In paesi come la Germania, i lavoratori appartenenti a settori diversi ricevono una formazione iniziale come apprendisti, che poi prosegue nell’arco di tutta la vita lavorativa. Le aziende investono e reinvestono nei propri dipendenti perché questi ultimi possono pretenderlo, essendo rappresentati nei consigli di amministrazionein base alla Legge di Cogestione del 1951. Le associazioni imprenditoriali collaborano con dei sindacati forti per organizzare e gestire programmi di formazione a livello settoriale. Questi progetti funzionano in parte perché il governo federale definisce gli standard della formazione e formula piani di studio uniformi per i tirocinanti.

Negli Stati Uniti, la presenza di rappresentanti dei lavoratori nei consigli di amministrazione, sindacati forti e una regolamentazione governativa della formazione del settore privato non fanno parte del quadro istituzionale vigente. Di conseguenza, le aziende trattano i propri dipendenti come lavoratori usa e getta, piuttosto che investire in essi, e il governo non fa nulla al riguardo.

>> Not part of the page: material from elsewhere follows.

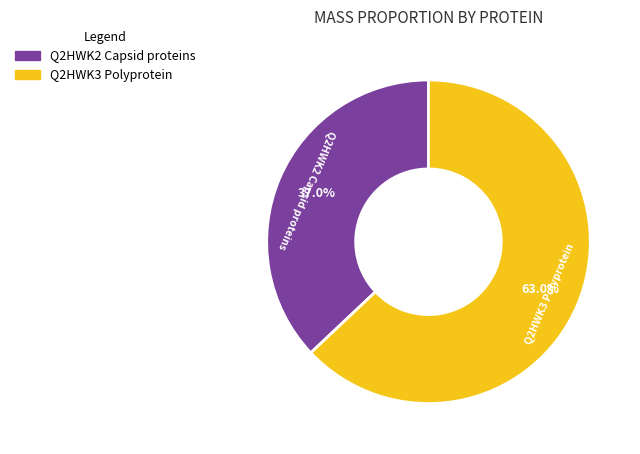

What percentage is the Q2HWK3 Polyprotein slice, to the nearest percent?

63%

Ecco, allora, un’idea alternativa. Invece di una “riforma fiscale” che consenta alle imprese di detrarre le spese in conto capitale, perché non concedere alle stesse dei crediti d’imposta a copertura dei costi relativi all’educazione permanente dei propri dipendenti?

Barry Eichengreen*, Project-syndicate dicembre 2017

*Barry Eichengreen è professore di Economia all’Università della California di Berkeley ed è stato in passato consulente presso il Fondo Monetario Internazionale. Tra le sue opere ricordiamo La nascita dell’economia europea. Dalla svolta del 1945 alla sfida dell’innovazione (Il Saggiatore).